■ **Exercise aim**
This exercise calls for copying every line below that holds the word "ensure".

■ **Data**

-.-.-

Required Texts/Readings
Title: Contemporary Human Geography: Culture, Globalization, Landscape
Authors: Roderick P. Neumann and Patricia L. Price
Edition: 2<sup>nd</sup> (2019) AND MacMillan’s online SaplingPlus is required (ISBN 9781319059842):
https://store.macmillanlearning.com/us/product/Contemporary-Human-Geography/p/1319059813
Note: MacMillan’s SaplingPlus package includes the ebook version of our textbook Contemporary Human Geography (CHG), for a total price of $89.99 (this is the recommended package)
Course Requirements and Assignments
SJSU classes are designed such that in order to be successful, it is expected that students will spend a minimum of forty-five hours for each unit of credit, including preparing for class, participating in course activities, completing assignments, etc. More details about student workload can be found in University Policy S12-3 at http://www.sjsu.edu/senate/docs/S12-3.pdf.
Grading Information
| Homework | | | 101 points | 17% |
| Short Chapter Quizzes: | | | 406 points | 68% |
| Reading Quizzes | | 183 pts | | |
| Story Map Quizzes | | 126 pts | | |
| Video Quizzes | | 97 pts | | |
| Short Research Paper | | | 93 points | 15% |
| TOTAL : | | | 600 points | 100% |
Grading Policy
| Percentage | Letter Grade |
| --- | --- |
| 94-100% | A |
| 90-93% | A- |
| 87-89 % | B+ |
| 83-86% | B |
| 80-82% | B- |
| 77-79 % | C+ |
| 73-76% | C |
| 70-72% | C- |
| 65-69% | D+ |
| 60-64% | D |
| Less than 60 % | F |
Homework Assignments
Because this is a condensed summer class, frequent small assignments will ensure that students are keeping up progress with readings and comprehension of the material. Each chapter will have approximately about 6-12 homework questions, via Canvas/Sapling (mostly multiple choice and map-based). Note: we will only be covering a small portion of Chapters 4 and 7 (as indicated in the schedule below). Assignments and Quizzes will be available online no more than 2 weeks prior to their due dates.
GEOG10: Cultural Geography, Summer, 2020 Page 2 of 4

-.-.-

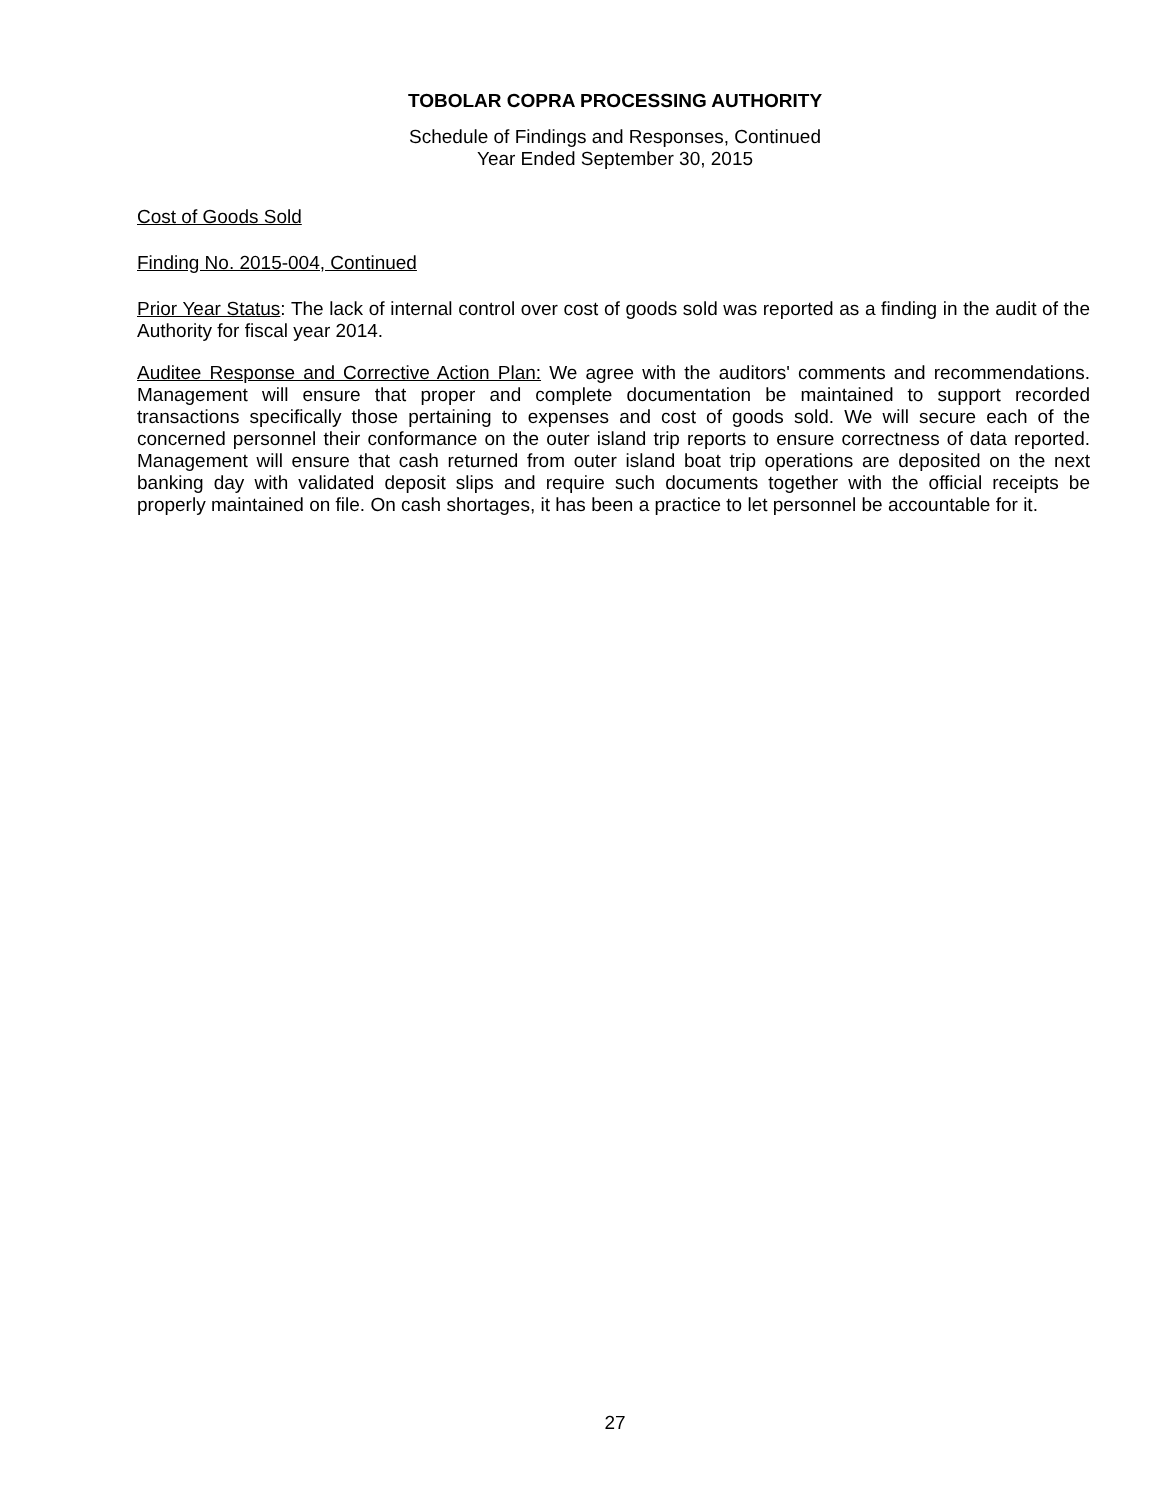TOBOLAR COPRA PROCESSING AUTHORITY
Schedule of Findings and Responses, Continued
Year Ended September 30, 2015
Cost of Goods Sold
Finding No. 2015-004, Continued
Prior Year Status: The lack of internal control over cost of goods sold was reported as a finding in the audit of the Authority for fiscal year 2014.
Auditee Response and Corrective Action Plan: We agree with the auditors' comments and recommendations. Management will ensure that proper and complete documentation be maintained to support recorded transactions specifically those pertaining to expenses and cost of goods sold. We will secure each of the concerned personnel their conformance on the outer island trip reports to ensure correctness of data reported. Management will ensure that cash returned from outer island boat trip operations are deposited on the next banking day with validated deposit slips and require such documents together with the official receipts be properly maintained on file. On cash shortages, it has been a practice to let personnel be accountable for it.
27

-.-.-

■ **Reply**
Because this is a condensed summer class, frequent small assignments will ensure that students are keeping up progress with readings and comprehension of the material. Each chapter will have approximately about 6-12 homework questions, via Canvas/Sapling (mostly multiple choice and map-based). Note: we will only be covering a small portion of Chapters 4 and 7 (as indicated in the schedule below). Assignments and Quizzes will be available online no more than 2 weeks prior to their due dates.
Auditee Response and Corrective Action Plan: We agree with the auditors' comments and recommendations. Management will ensure that proper and complete documentation be maintained to support recorded transactions specifically those pertaining to expenses and cost of goods sold. We will secure each of the concerned personnel their conformance on the outer island trip reports to ensure correctness of data reported. Management will ensure that cash returned from outer island boat trip operations are deposited on the next banking day with validated deposit slips and require such documents together with the official receipts be properly maintained on file. On cash shortages, it has been a practice to let personnel be accountable for it.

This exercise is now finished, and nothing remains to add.